DataFrameRDD 之间可以相互转换:

# df ---> rdd
df.rdd

# rdd ---> df
df.toDF(schema)

DataFrame 转换为 rdd 后,一些常用的 rdd 操作也是支持的,比如:distinct、cache、sample、foreach、intersect、except、map、flatMap、filter,但是不够灵活:

# coding=utf-8
from pyspark import Row
from pyspark.sql import SparkSession
from pyspark.sql.types import StructType, StringType, IntegerType, StructField
from pyspark.sql.functions import *

session = SparkSession 
    .builder 
    .appName("Python Spark SQL basic example") 
    .config("spark.some.config.option", "some-value") 
    .getOrCreate()

sc = session.sparkContext

# 类 rdd 操作,转换为 rdd,使用 .rdd
data_list = [("Hello World",), ("Hello Python",), ("Hello Spark",)]
schema = ['value']
df = session.createDataFrame(data_list, schema)
df.show()

+------------+
|       value|
+------------+
| Hello World|
|Hello Python|
| Hello Spark|
+------------+

rdd = df.rdd  # 转换为 rdd
print(rdd.collect())  # [Row(value='Hello World'), Row(value='Hello Python'), Row(value='Hello Spark')]

1、map

# 转换为大写,再转换为 df
df_rdd = rdd.map(lambda x: Row(x[0].upper()))
df_rdd.toDF(schema).show()

+------------+
|       value|
+------------+
| HELLO WORLD|
|HELLO PYTHON|
| HELLO SPARK|
+------------+

2、flatMap

# df_flat = rdd.flatMap(lambda x: x[0].split(" "))
# print(df_flat.collect())    # ['Hello', 'World', 'Hello', 'Python', 'Hello', 'Spark']

df_flat = rdd.flatMap(lambda x: x[0].split(" ")).map(lambda x: Row(x)).toDF(schema)
df_flat.show()

+------+
| value|
+------+
| Hello|
| World|
| Hello|
|Python|
| Hello|
| Spark|
+------+

3、filter

# 过滤只有以 Python 结尾的值
df_filter = rdd.filter(lambda x: x[0].endswith('Python'))

* * * * *

• **完成练习**:
1. 请把选段中以"DataFrame 转换为 rdd 后"开头的那段话改写成要点列表,保留其主要信息。
2. 从最后一行代码之后开始,续写这段讲 DataFrame 与 RDD 相互转换的选段。
这些条目与选段内容没有关系。

• **关键点文字描述**:
* * * * *

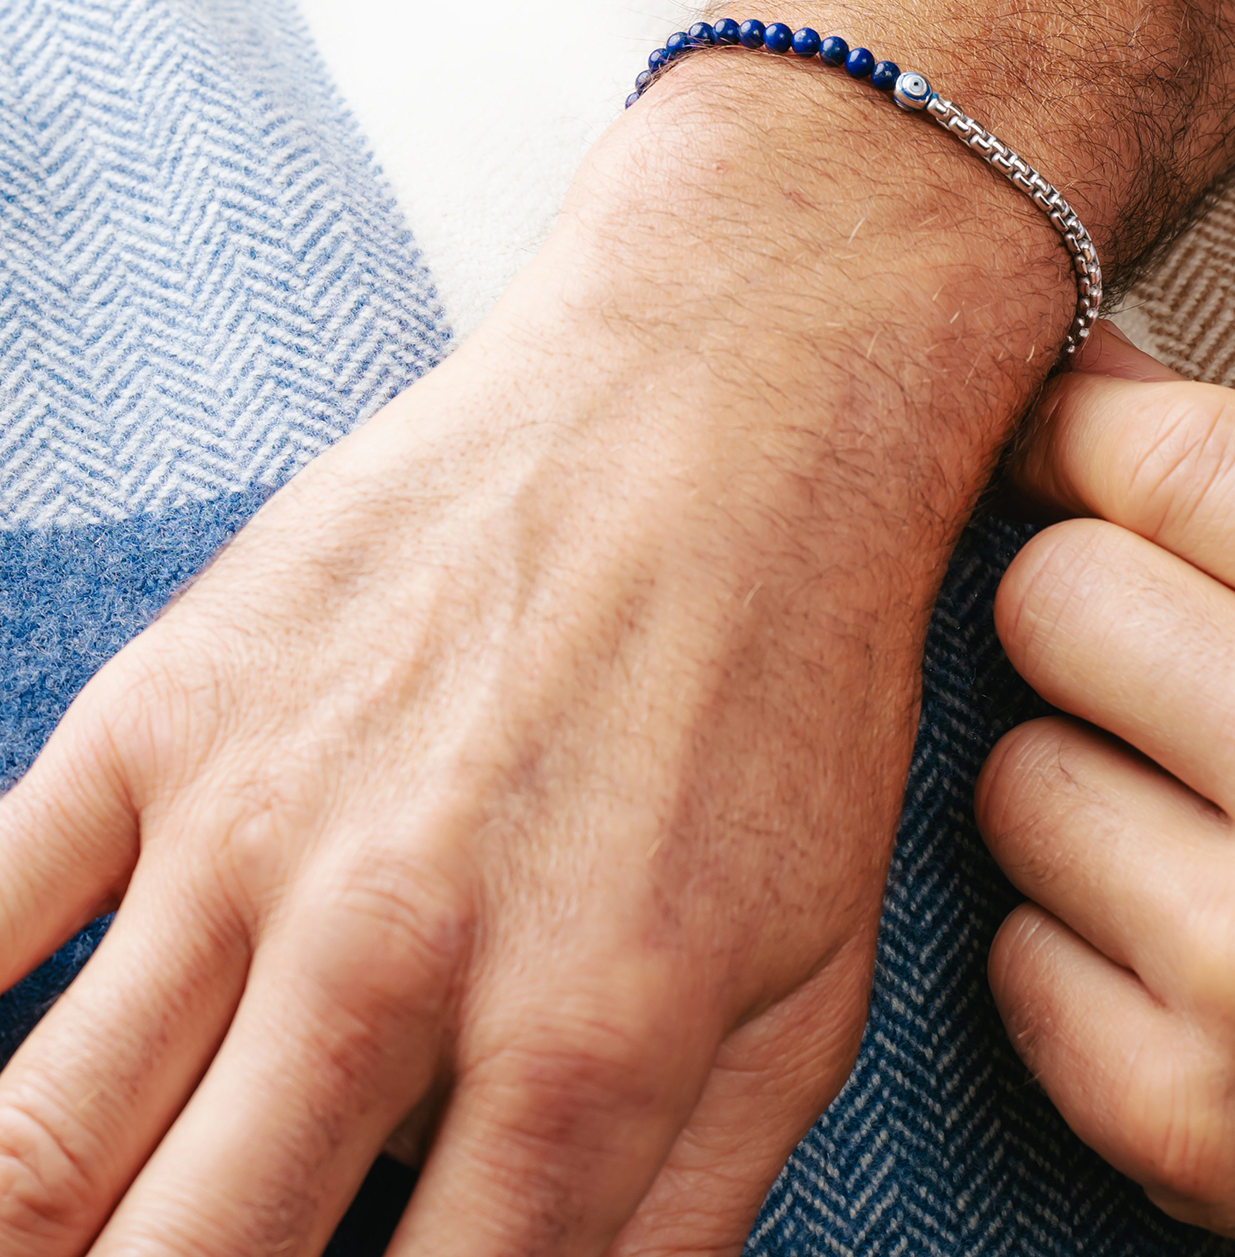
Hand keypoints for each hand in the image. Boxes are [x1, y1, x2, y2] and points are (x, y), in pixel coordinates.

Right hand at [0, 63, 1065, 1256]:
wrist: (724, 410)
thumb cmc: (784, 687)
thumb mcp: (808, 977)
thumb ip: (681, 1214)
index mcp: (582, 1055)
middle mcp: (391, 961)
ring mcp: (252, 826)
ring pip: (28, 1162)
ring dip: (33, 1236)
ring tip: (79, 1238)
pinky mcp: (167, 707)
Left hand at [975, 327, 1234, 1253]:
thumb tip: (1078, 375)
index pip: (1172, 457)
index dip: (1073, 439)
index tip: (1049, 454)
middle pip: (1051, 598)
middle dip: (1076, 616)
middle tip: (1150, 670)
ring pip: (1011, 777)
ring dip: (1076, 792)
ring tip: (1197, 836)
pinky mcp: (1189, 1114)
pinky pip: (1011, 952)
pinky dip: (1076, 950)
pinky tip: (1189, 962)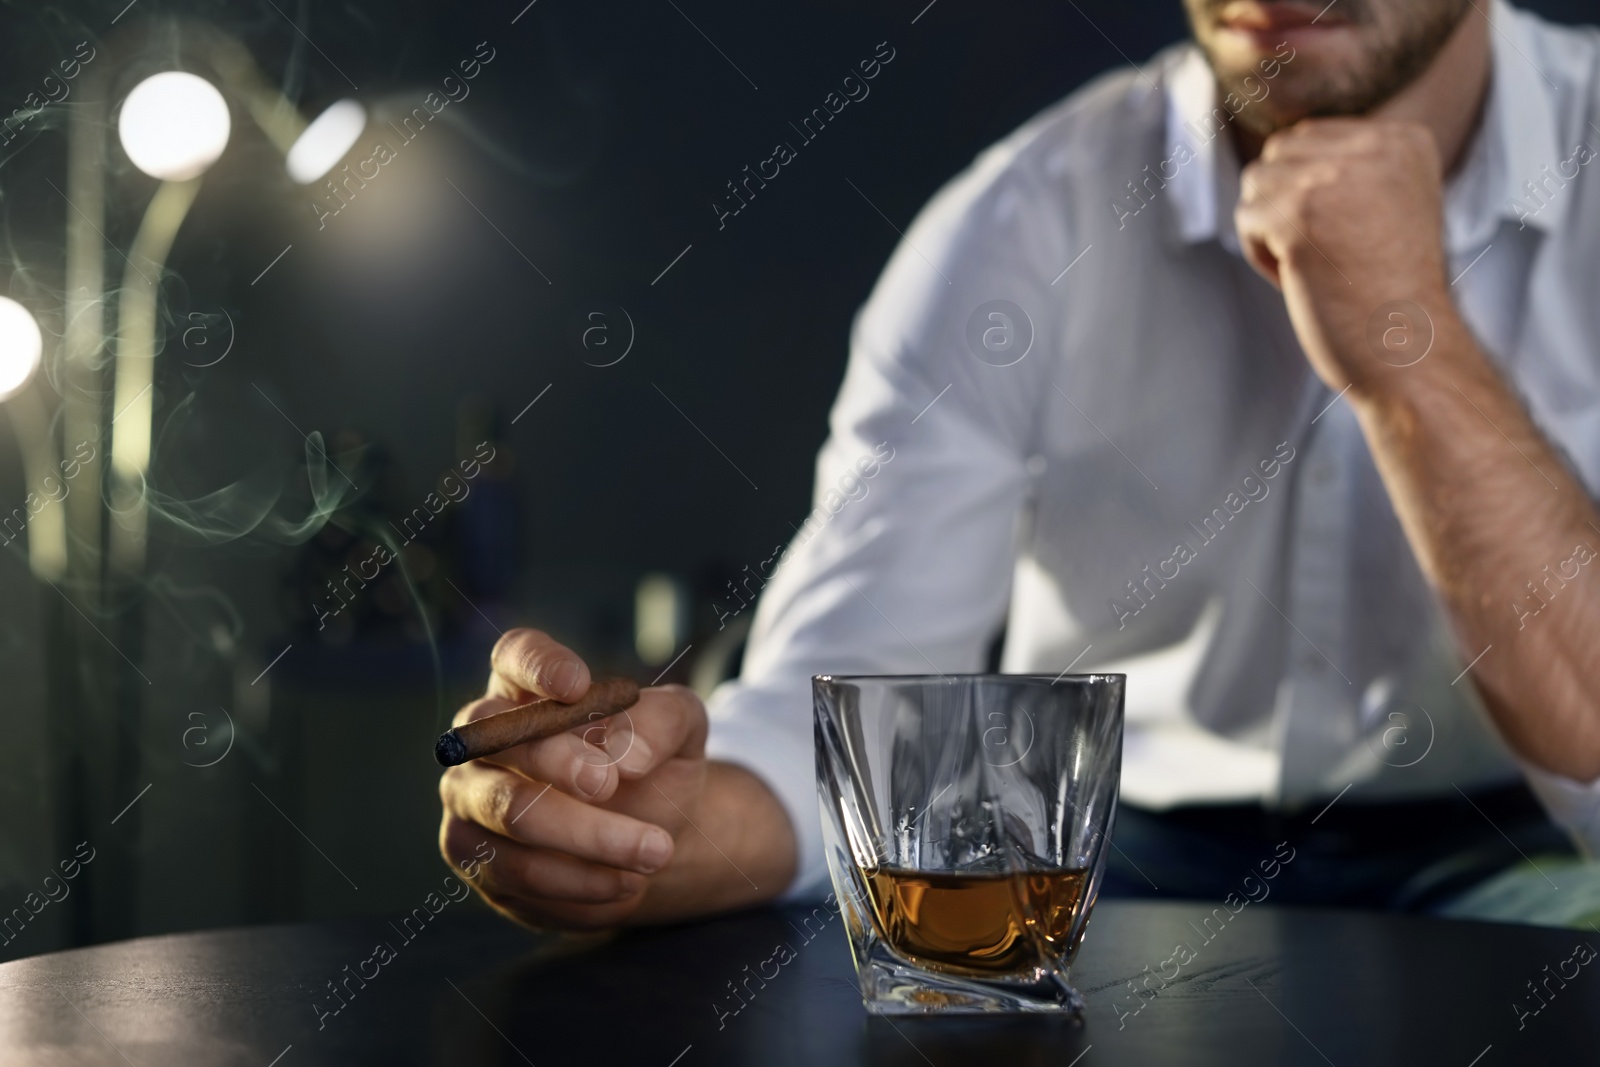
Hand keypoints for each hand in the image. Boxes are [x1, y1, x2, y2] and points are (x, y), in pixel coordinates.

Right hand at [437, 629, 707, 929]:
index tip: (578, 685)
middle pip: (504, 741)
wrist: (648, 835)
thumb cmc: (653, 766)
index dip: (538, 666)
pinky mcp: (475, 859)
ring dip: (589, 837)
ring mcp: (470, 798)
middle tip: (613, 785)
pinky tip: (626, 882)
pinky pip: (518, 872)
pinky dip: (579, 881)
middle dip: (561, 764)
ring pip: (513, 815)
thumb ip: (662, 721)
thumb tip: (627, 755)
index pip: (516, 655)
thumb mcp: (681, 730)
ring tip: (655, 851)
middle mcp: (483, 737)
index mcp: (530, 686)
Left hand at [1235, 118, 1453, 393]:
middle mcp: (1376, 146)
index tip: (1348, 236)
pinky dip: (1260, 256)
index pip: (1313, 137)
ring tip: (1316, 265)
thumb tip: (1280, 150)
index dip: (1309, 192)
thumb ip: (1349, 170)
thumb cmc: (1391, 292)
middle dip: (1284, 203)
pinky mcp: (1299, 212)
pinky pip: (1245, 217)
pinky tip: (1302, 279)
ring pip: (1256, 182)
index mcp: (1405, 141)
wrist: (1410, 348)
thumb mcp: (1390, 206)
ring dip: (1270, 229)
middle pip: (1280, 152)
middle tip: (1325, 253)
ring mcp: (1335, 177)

* * * * *

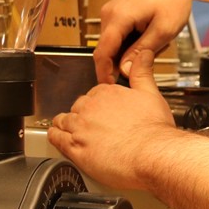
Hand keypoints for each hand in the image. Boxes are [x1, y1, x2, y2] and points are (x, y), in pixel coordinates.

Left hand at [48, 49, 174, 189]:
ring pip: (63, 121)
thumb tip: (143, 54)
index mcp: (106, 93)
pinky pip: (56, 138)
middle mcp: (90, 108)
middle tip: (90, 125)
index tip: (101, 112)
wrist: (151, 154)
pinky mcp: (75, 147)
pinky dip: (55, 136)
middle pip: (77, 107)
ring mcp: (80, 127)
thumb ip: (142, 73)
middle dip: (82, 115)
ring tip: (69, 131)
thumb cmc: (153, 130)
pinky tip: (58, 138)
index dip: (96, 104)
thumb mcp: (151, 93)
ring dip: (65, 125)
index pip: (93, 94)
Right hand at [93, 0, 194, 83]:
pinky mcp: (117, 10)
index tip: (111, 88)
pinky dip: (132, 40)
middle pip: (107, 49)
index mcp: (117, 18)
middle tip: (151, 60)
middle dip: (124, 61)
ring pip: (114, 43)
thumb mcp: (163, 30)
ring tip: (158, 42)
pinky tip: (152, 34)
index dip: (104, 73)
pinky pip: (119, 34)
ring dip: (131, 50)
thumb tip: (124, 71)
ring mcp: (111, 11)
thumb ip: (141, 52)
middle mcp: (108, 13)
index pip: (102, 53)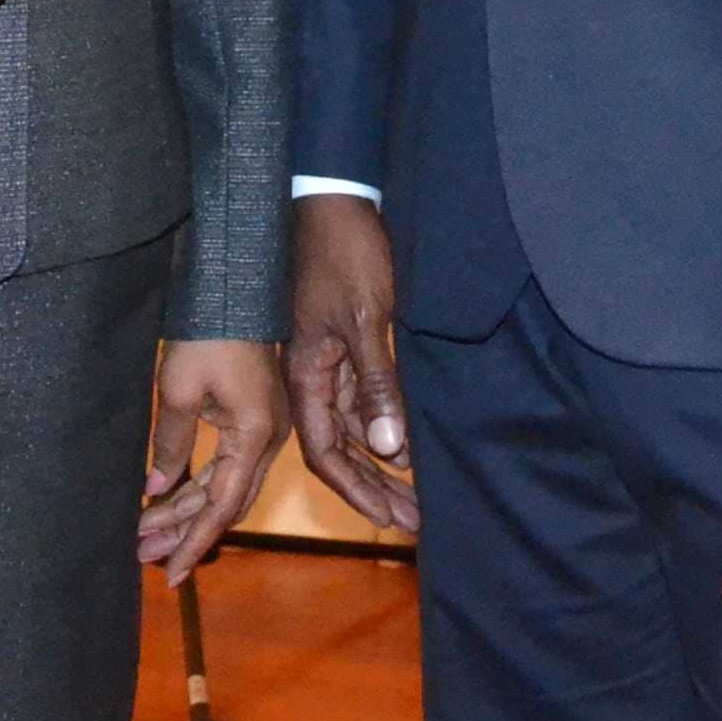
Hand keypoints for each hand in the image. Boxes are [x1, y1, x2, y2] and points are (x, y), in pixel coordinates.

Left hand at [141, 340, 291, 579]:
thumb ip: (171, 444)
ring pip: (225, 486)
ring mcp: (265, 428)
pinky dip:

* * * * *

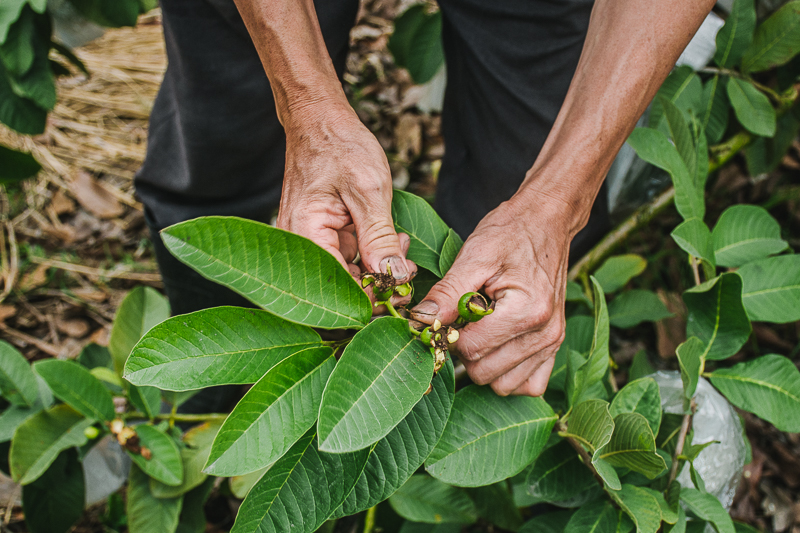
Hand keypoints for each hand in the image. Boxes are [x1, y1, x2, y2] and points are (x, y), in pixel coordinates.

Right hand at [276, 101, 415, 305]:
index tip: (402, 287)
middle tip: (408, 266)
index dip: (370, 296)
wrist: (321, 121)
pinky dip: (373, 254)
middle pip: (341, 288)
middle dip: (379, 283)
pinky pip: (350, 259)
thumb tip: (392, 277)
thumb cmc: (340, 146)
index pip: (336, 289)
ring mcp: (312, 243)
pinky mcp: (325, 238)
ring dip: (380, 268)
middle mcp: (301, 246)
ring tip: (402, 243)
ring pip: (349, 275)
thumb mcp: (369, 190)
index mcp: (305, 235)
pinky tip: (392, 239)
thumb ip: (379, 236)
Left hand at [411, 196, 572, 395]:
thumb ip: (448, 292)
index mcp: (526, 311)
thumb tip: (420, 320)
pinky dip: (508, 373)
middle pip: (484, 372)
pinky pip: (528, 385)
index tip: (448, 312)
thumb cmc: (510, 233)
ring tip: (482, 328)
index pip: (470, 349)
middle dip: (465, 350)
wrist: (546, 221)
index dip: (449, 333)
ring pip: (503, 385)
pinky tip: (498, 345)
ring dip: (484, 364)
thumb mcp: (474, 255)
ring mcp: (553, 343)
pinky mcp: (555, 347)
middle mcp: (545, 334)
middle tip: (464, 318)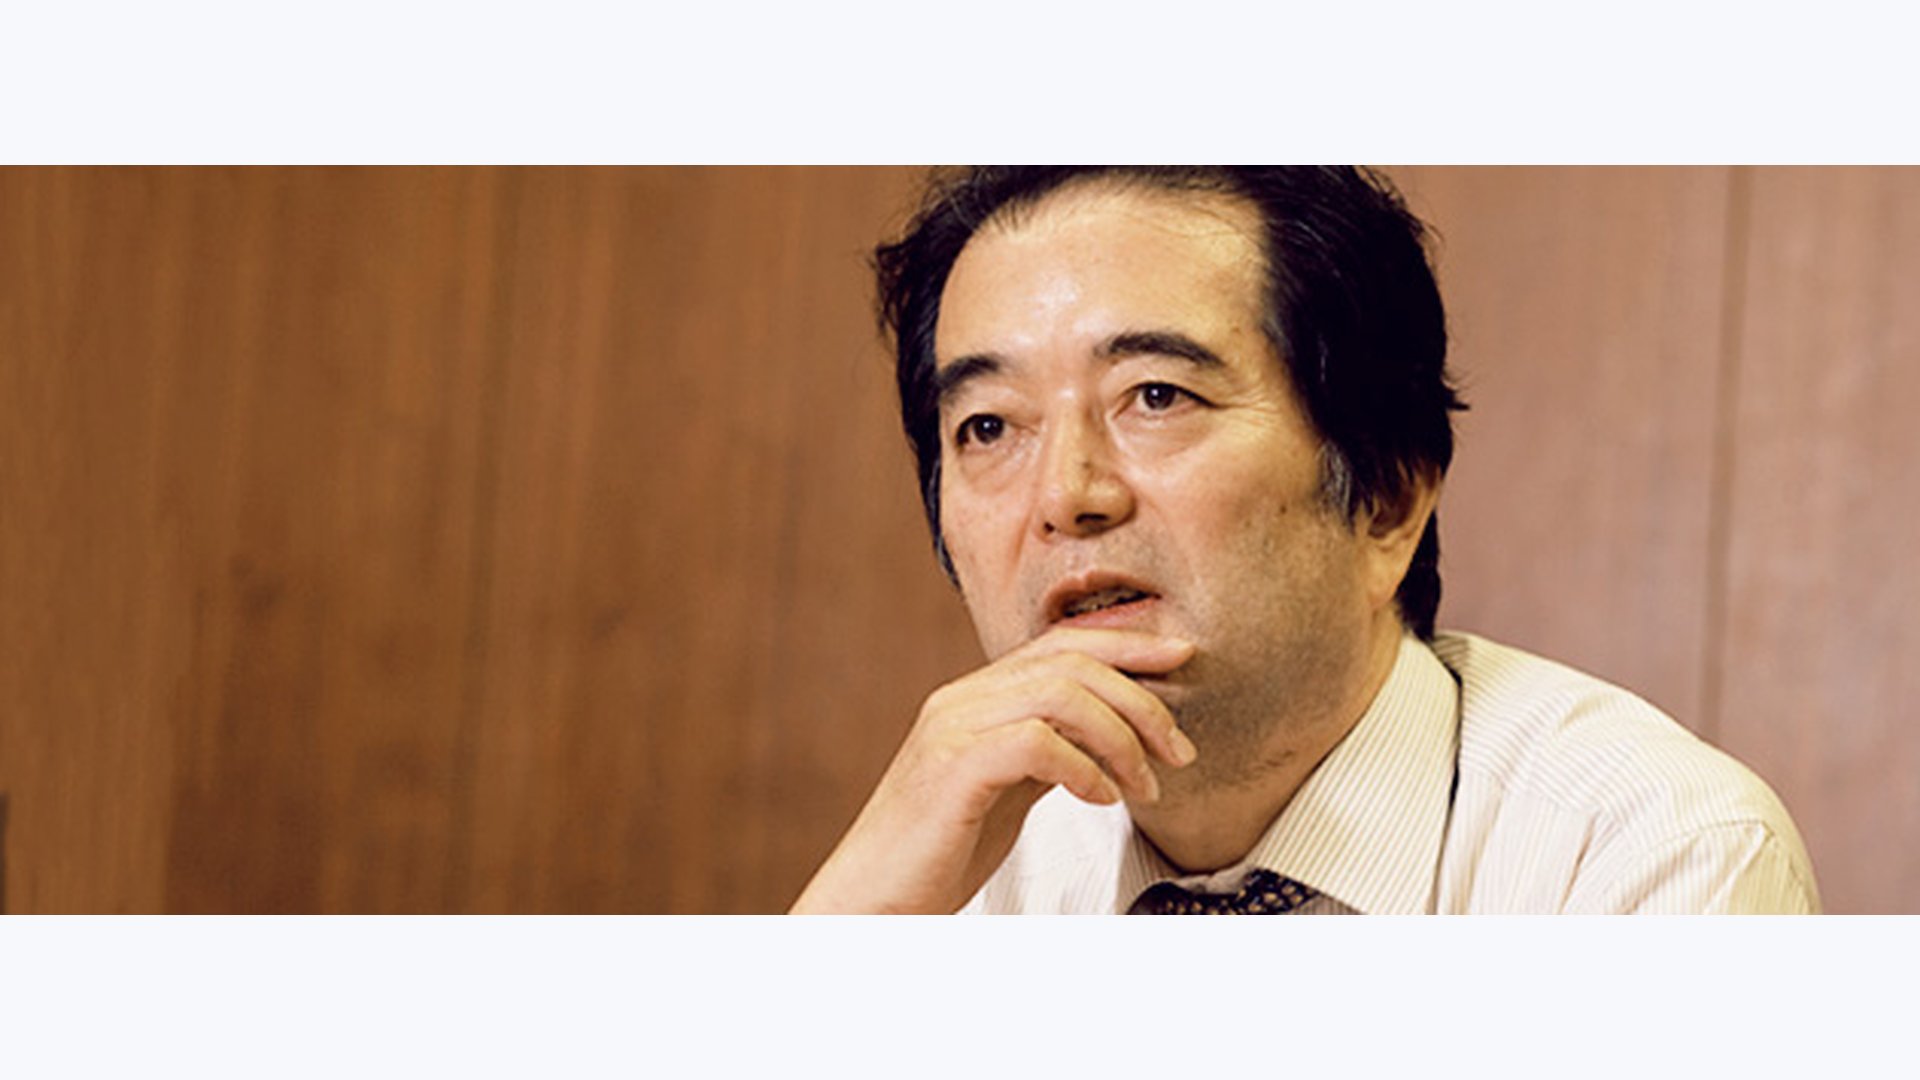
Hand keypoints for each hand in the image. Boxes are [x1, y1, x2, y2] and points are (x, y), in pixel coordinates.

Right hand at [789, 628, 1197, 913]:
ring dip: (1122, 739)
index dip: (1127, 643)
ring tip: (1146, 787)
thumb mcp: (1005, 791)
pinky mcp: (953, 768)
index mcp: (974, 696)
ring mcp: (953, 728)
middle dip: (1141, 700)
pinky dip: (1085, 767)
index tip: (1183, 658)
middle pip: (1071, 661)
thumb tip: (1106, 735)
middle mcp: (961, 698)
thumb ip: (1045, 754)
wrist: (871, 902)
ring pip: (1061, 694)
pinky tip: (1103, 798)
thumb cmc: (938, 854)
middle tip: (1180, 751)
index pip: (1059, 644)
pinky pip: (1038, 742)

* * * * *

• **练习答案**:
1.
- DataFrame 转换为 rdd 后,可以使用一些常用的 rdd 操作。
- 支持的操作有:distinct、cache、sample、foreach、intersect、except、map、flatMap、filter。
- 这种方式不够灵活。

2.
print(df_filter.collect())
df_filter.toDF(schema).show()

[Row(value='Hello Python')]

+------------+
|       value|
+------------+
|Hello Python|
+------------+

4、distinct 去重:

df_flat.distinct().show()

+------+
| value|
+------+
| World|
| Hello|
|Python|
| Spark|
+------+

5、cache 缓存:

df.cache()  # 缓存
df.unpersist()  # 去掉缓存

6、sample 抽样:

df_sample = df.sample(False, 0.6, 0)
df_sample.show()

+------------+
|       value|
+------------+
| Hello World|
|Hello Python|
| Hello Spark|
+------------+

7、intersect 交集:

df2 = session.createDataFrame([["Hello World"], ["Hello Scala"], ["Hello Spark"]]).toDF("value")

df_intersect = df.intersect(df2)
df_intersect.show()

+-----------+
|      value|
+-----------+
|Hello Spark|
|Hello World|
+-----------+

8、exceptAll 补集:

# 无补集
df_except = df.exceptAll(df2)
df_except.show()

3.2.1 df 转换 rdd 后 map、flatMap、filter区别

1、rdd.map

def func_1(row):
    print(row)	

    return row[0].upper()

rdd1 = rdd.map(lambda row: func_1(row))
print(rdd1.collect())	# ['HELLO WORLD', 'HELLO PYTHON', 'HELLO SPARK']

# 每一个 row
Row(value='Hello Spark')
Row(value='Hello Python')
Row(value='Hello World')

2、rdd.filter

def func_2(row):
    print(row)

    return row

rdd2 = rdd.filter(lambda row: func_2(row))
print(rdd2.collect())	# [Row(value='Hello World'), Row(value='Hello Python'), Row(value='Hello Spark')]

# 每一个 row
Row(value='Hello Spark')
Row(value='Hello Python')
Row(value='Hello World')

3、rdd.flatMap

def func_3(row):
    print(row)
    print(dir(row))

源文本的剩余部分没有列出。